## [Exercise prompt]
Needed from the data below: all lines that contain the word "water".

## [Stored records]

----------------

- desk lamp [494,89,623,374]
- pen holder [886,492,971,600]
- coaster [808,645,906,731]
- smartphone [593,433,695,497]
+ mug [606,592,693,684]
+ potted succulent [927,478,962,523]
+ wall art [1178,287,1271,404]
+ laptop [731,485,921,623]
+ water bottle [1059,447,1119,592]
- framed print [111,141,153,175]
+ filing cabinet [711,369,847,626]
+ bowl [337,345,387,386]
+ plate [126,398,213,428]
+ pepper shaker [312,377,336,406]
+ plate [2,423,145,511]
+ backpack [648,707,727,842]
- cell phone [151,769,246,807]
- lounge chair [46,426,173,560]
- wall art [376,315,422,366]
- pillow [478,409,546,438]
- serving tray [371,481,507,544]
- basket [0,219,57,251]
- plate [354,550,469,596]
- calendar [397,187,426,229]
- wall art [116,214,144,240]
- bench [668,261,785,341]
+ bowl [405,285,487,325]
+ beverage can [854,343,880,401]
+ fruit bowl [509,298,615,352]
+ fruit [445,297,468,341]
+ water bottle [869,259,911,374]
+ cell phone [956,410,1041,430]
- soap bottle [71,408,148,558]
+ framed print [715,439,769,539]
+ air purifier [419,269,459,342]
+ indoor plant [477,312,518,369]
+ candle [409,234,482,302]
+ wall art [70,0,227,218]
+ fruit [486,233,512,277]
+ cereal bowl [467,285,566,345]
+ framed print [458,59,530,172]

----------------

## [Task output]
+ water bottle [1059,447,1119,592]
+ water bottle [869,259,911,374]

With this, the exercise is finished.